What are the best parts about working at GE?

The diversity of opportunities to further your career and broaden your skillset. I have held several very different roles within IT infrastructure areas, ranging from datacenter and facility management to network to compute to applications. Within GE, we are fortunate to be able to make these technology/business and focus group shifts without leaving the comfort of the company. There are few companies in the world that can compete with this ability to give employees such a range of intellectual challenges.

How did your background/previous work experience prepare you for your current role?

My current role is focused on delivering a platform for IT to manage IT infrastructure and IT services. In the last nine years, I've held various design roles, operations roles and relationship roles across multiple technology disciplines, so I have been a customer of the platform I'm now supporting and delivering functionality for.

That gives me a unique perspective as to how my decisions will impact my customers. What might seem like a good solution on paper to an application developer doesn't necessarily translate to an improved experience for the end users, so truly understanding your customer's perspective is invaluable.

What is the most challenging project you've worked on at GE?

One of the more challenging projects I've worked on in recent years was the recent compliance remediation efforts across GE Capital. GE Capital is now being regulated by the Office of Thrift Supervision, and with new regulations, a lot of our operating practices need to be revamped for the increased regulatory scrutiny they are receiving.

The biggest challenge came in interpreting a complex but immature set of regulations and understanding how to implement controls on an evolving target of requirements. This really challenged my team and I to think creatively and ultimately imagine, research and consider all possible directions that the regulation might go and design a solution that was flexible, scalable and, of course, secure while not adversely impacting the critical operating procedures of the business.

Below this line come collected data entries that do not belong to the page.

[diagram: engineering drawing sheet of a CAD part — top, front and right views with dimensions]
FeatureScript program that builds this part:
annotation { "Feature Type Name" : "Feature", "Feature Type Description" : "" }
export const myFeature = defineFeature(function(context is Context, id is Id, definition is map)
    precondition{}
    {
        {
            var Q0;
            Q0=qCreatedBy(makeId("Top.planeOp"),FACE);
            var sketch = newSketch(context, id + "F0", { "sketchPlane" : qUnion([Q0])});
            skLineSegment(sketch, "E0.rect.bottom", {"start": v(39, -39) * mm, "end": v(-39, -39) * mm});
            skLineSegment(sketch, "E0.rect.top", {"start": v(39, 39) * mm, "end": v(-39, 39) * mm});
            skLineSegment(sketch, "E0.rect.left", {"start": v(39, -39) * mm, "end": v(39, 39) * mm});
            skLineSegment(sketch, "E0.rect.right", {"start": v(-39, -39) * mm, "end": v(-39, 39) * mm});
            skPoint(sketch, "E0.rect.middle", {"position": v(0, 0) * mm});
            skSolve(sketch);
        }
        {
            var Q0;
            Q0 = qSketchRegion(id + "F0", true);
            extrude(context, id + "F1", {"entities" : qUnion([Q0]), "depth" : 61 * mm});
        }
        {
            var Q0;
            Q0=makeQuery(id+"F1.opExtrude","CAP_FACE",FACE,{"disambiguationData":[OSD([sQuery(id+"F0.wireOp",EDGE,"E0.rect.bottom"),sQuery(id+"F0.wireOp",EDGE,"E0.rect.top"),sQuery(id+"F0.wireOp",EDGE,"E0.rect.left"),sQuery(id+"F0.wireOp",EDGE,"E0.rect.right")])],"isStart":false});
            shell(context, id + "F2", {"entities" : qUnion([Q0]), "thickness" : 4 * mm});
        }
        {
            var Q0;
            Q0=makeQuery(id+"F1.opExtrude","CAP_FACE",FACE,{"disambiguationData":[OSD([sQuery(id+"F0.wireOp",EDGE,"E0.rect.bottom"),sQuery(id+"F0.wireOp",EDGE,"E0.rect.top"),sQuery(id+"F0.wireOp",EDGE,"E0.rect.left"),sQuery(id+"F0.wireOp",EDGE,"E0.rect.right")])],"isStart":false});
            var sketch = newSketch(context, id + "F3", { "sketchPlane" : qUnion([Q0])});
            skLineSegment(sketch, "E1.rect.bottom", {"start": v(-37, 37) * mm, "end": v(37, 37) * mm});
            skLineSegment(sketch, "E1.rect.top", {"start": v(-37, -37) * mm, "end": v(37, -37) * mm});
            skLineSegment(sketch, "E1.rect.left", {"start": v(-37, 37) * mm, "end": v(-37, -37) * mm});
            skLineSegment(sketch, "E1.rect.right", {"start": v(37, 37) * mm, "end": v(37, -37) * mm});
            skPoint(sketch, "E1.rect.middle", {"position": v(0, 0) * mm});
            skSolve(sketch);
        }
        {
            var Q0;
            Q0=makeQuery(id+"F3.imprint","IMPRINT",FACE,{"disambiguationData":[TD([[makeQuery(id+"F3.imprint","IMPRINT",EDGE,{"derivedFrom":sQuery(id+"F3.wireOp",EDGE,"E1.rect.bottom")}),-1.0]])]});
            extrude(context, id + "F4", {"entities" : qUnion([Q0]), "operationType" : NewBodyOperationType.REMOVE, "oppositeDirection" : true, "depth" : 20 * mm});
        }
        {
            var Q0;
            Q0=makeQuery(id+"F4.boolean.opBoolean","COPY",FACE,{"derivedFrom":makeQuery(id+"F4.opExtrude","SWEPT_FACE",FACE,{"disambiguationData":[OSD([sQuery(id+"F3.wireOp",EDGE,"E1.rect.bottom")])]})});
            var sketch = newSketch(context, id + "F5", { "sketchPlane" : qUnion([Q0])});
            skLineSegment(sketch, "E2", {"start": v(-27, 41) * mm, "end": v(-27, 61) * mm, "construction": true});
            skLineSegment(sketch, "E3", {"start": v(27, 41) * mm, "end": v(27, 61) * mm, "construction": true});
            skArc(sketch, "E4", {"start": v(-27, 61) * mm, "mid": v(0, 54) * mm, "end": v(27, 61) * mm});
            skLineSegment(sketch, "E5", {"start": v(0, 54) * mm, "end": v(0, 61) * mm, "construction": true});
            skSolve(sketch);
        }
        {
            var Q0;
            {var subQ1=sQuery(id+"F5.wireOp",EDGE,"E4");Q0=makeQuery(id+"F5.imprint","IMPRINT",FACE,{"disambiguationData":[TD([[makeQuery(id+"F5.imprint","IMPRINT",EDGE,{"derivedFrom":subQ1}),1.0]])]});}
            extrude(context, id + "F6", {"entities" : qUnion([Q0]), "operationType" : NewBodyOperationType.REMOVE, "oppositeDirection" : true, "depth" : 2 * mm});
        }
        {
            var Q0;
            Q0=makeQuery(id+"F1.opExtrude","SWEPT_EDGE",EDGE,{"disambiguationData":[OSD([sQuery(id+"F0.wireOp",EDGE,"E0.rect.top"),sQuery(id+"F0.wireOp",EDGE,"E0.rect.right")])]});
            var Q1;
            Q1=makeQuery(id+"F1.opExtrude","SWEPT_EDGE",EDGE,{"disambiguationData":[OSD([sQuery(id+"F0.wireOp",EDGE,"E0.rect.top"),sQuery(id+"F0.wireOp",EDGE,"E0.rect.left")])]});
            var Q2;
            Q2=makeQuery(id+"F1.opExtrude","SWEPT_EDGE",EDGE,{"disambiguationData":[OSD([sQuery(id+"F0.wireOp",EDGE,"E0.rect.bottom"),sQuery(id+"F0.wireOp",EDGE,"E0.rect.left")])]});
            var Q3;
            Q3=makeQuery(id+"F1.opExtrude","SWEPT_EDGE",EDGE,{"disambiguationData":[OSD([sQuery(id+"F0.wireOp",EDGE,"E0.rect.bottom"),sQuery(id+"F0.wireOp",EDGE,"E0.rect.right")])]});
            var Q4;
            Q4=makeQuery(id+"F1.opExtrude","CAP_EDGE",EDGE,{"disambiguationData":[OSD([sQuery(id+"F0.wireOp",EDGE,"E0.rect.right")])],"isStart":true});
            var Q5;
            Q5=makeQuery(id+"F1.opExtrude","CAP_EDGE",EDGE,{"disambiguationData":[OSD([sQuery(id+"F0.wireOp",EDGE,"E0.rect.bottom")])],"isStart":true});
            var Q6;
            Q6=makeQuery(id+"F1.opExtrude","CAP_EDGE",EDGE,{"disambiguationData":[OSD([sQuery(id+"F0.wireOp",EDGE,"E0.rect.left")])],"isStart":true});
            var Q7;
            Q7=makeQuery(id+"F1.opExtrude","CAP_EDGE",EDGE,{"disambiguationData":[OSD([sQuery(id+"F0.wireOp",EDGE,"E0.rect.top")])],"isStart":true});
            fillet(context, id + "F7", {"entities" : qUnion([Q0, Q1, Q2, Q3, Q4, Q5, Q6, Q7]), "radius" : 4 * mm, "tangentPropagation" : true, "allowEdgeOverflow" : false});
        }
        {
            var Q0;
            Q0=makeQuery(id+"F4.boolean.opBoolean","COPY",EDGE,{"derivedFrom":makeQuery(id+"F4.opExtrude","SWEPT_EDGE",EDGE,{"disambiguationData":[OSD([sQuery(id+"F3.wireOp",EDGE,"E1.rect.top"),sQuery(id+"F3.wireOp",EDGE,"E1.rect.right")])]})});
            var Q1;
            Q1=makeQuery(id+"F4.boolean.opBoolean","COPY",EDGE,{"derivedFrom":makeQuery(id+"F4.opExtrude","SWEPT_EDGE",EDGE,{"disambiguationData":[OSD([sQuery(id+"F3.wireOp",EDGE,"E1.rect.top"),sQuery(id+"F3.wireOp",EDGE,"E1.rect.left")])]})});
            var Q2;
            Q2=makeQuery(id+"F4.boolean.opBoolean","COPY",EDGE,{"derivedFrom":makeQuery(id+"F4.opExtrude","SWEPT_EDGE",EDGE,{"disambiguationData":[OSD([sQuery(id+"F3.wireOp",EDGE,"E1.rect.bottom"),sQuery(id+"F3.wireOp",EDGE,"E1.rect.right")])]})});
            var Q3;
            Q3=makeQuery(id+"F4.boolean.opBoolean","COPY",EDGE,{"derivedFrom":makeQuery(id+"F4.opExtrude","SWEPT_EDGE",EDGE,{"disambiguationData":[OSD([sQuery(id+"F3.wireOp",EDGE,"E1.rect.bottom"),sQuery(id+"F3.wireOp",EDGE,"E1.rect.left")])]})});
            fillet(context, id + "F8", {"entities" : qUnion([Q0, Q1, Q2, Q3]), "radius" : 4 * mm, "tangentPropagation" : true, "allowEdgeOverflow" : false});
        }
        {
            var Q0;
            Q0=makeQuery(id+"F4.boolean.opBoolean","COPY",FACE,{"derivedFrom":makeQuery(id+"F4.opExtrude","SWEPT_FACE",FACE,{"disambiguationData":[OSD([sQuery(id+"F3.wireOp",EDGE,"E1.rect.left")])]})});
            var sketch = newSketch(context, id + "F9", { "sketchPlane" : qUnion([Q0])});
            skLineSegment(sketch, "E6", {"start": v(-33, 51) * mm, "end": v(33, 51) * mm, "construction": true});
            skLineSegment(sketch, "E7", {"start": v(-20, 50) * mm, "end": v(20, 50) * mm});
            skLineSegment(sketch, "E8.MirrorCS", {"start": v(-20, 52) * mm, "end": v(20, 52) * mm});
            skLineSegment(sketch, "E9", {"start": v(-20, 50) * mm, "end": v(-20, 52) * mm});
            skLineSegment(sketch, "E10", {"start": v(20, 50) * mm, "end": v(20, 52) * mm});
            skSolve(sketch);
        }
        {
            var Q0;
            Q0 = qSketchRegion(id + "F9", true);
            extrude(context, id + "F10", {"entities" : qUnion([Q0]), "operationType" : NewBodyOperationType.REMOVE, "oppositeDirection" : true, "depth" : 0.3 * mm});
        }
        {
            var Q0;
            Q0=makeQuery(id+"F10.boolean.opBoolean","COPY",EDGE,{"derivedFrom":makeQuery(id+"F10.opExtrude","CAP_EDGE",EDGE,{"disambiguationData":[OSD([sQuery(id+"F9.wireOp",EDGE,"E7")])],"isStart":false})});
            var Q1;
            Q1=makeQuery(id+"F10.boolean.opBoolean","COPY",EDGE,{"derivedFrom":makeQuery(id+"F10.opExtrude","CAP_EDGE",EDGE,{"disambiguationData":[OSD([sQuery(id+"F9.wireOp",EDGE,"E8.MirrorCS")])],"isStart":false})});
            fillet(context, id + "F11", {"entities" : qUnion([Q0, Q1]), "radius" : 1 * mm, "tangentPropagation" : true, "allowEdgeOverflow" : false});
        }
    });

What are the top technical skills that you take pride in possessing and/or still draw upon for your job?

Problem analysis is a skill that transcends all roles. The ability to drill into areas, have the confidence to ask the tough questions, and deal with uncomfortable answers is critical for any leader to truly be successful.

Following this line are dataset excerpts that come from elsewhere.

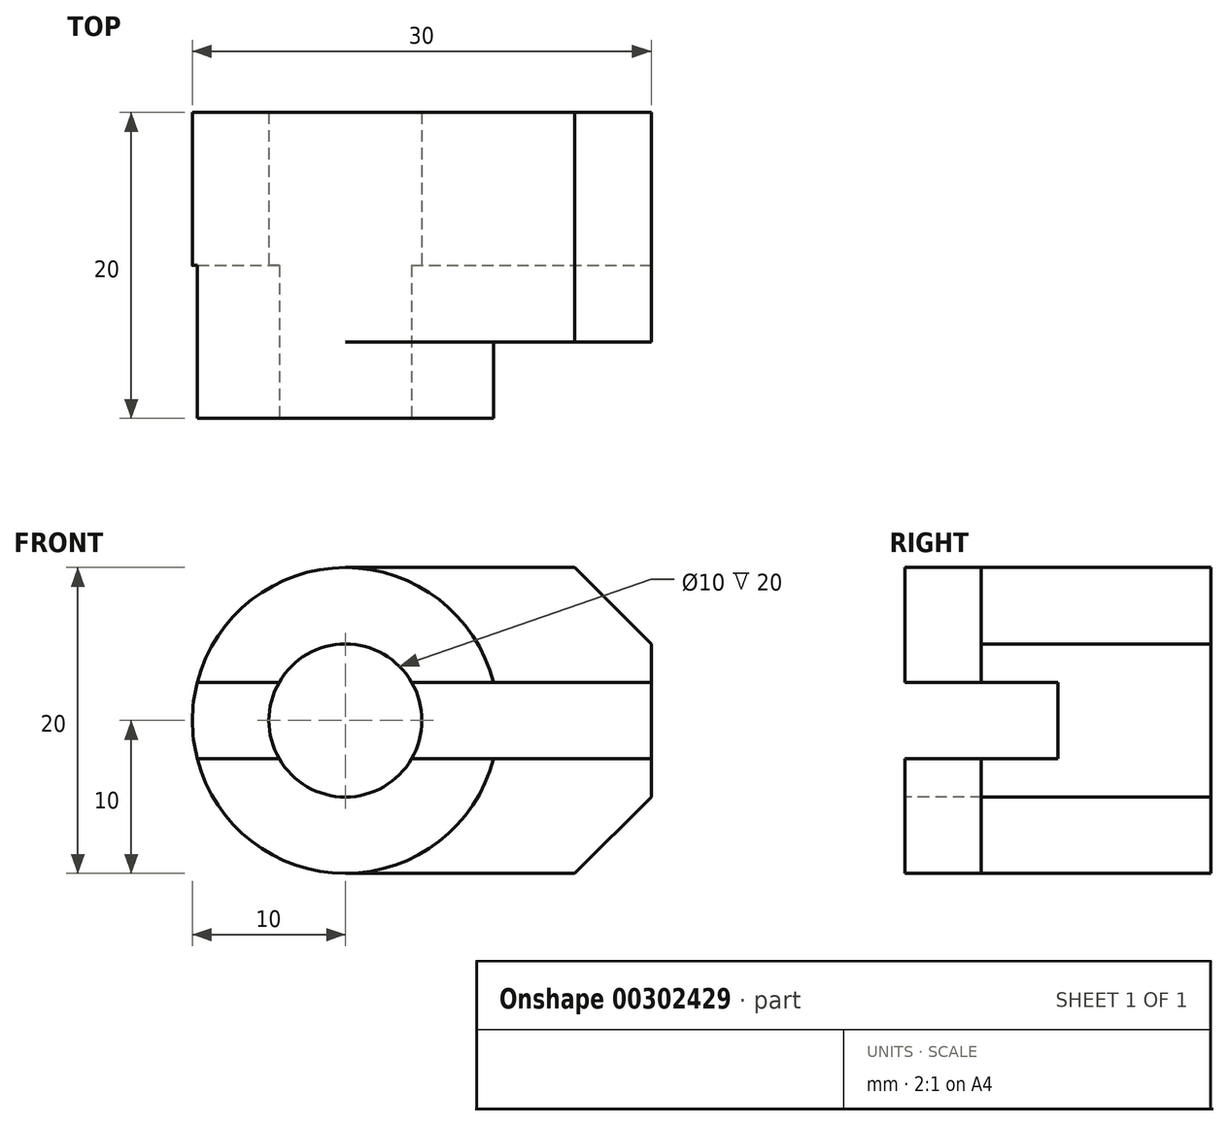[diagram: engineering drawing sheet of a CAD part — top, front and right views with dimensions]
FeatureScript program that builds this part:
annotation { "Feature Type Name" : "Feature", "Feature Type Description" : "" }
export const myFeature = defineFeature(function(context is Context, id is Id, definition is map)
    precondition{}
    {
        {
            var Q0;
            Q0=qCreatedBy(makeId("Front.planeOp"),FACE);
            var sketch = newSketch(context, id + "F0", { "sketchPlane" : qUnion([Q0])});
            skCircle(sketch, "E0", {"center": v(0, 0) * mm, "radius": 10 * mm});
            skSolve(sketch);
        }
        {
            var Q0;
            Q0 = qSketchRegion(id + "F0", true);
            extrude(context, id + "F1", {"entities" : qUnion([Q0]), "depth" : 20 * mm});
        }
        {
            var Q0;
            Q0=qCreatedBy(makeId("Front.planeOp"),FACE);
            var sketch = newSketch(context, id + "F2", { "sketchPlane" : qUnion([Q0])});
            skArc(sketch, "E1", {"start": v(10, 0) * mm, "mid": v(7.07, 7.07) * mm, "end": v(0, 10) * mm});
            skLineSegment(sketch, "E2", {"start": v(0, 10) * mm, "end": v(15, 10) * mm});
            skLineSegment(sketch, "E3", {"start": v(15, 10) * mm, "end": v(20, 5) * mm});
            skLineSegment(sketch, "E4", {"start": v(20, 5) * mm, "end": v(20, 0) * mm});
            skLineSegment(sketch, "E5.MirrorCS", {"start": v(0, -10) * mm, "end": v(15, -10) * mm});
            skLineSegment(sketch, "E6.MirrorCS", {"start": v(15, -10) * mm, "end": v(20, -5) * mm});
            skLineSegment(sketch, "E7.MirrorCS", {"start": v(20, -5) * mm, "end": v(20, 0) * mm});
            skArc(sketch, "E8.MirrorCS", {"start": v(10, 0) * mm, "mid": v(7.07, -7.07) * mm, "end": v(0, -10) * mm});
            skSolve(sketch);
        }
        {
            var Q0;
            Q0 = qSketchRegion(id + "F2", true);
            extrude(context, id + "F3", {"entities" : qUnion([Q0]), "operationType" : NewBodyOperationType.ADD, "depth" : 15 * mm});
        }
        {
            var Q0;
            Q0=makeQuery(id+"F1.opExtrude","CAP_FACE",FACE,{"disambiguationData":[OSD([sQuery(id+"F0.wireOp",EDGE,"E0")])],"isStart":false});
            var sketch = newSketch(context, id + "F4", { "sketchPlane" : qUnion([Q0])});
            skCircle(sketch, "E9", {"center": v(0, 0) * mm, "radius": 5 * mm});
            skSolve(sketch);
        }
        {
            var Q0;
            Q0 = qSketchRegion(id + "F4", true);
            extrude(context, id + "F5", {"entities" : qUnion([Q0]), "operationType" : NewBodyOperationType.REMOVE, "endBound" : BoundingType.THROUGH_ALL, "oppositeDirection" : true, "depth" : 25 * mm});
        }
        {
            var Q0;
            Q0=makeQuery(id+"F3.opExtrude","SWEPT_FACE",FACE,{"disambiguationData":[OSD([sQuery(id+"F2.wireOp",EDGE,"E4"),sQuery(id+"F2.wireOp",EDGE,"E7.MirrorCS")])]});
            var sketch = newSketch(context, id + "F6", { "sketchPlane" : qUnion([Q0])});
            skLineSegment(sketch, "E10.bottom", {"start": v(-20, 2.5) * mm, "end": v(-10, 2.5) * mm});
            skLineSegment(sketch, "E10.top", {"start": v(-20, -2.5) * mm, "end": v(-10, -2.5) * mm});
            skLineSegment(sketch, "E10.left", {"start": v(-20, 2.5) * mm, "end": v(-20, -2.5) * mm});
            skLineSegment(sketch, "E10.right", {"start": v(-10, 2.5) * mm, "end": v(-10, -2.5) * mm});
            skSolve(sketch);
        }
        {
            var Q0;
            {var subQ0=sQuery(id+"F6.wireOp",EDGE,"E10.left");Q0=makeQuery(id+"F6.imprint","IMPRINT",FACE,{"disambiguationData":[TD([[makeQuery(id+"F6.imprint","IMPRINT",EDGE,{"derivedFrom":subQ0}),1.0]])]});}
            var Q1;
            {var subQ0=sQuery(id+"F6.wireOp",EDGE,"E10.right");Q1=makeQuery(id+"F6.imprint","IMPRINT",FACE,{"disambiguationData":[TD([[makeQuery(id+"F6.imprint","IMPRINT",EDGE,{"derivedFrom":subQ0}),-1.0]])]});}
            extrude(context, id + "F7", {"entities" : qUnion([Q0, Q1]), "operationType" : NewBodyOperationType.REMOVE, "endBound" : BoundingType.THROUGH_ALL, "oppositeDirection" : true, "depth" : 25 * mm});
        }
    });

I've also always been a bit of a techno geek, so I like to understand the technology I'm supporting and spend a significant portion of my time making sure I truly understand the core components of any platform we bring in.

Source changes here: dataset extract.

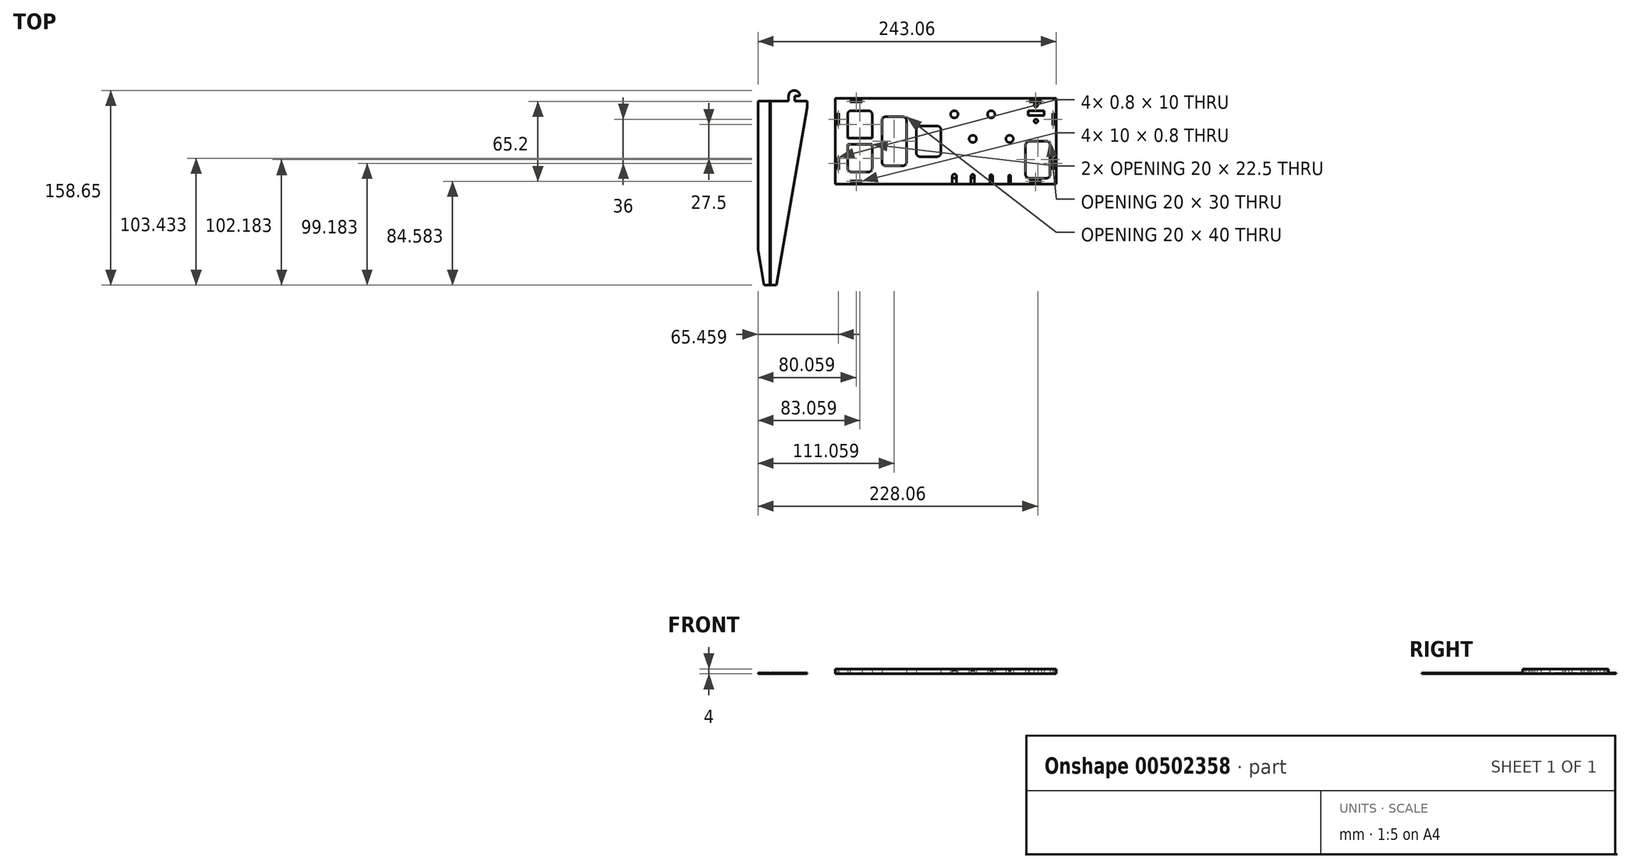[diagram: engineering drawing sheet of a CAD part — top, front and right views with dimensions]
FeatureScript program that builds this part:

That deeper dive has given me a significant base of technical skills to draw upon, ranging from power infrastructure through detailed networking routing up through the compute tech stack to database tuning, application development principles, and user interface design.

Those two areas coupled with strong relationship management and leadership abilities make up the skills I constantly draw upon in my roles.

What is the best piece of career advice you can offer IT folks embarking on a technical career at GE?

Change can be quick, but it shouldn't be rushed.

I've switched between technology areas during the past 12 years and have often moved into a role where my team has greater domain expertise than I do. As a result, I've learned that building relationships and trust within your team early on is critical. I've also learned that patience and planning are virtues. It is vitally important to take time to learn how and why things operate the way they do before you look to make improvements. What might look like an obvious flaw on Day 1 might turn out to be a perfect strategy on Day 30.

Many leaders want to put their stamp on a team in the first 30/60/90 days and often make radical changes without truly understanding the history of how the team got to where they are. My philosophy over the last few years, unless there are fundamental failure points, has been to listen and experience how the team functions, make tactical fixes to pain points, and then develop a long-term strategy based on key performance indicators. Feeding a few hungry wolves is quick - solving world hunger takes time.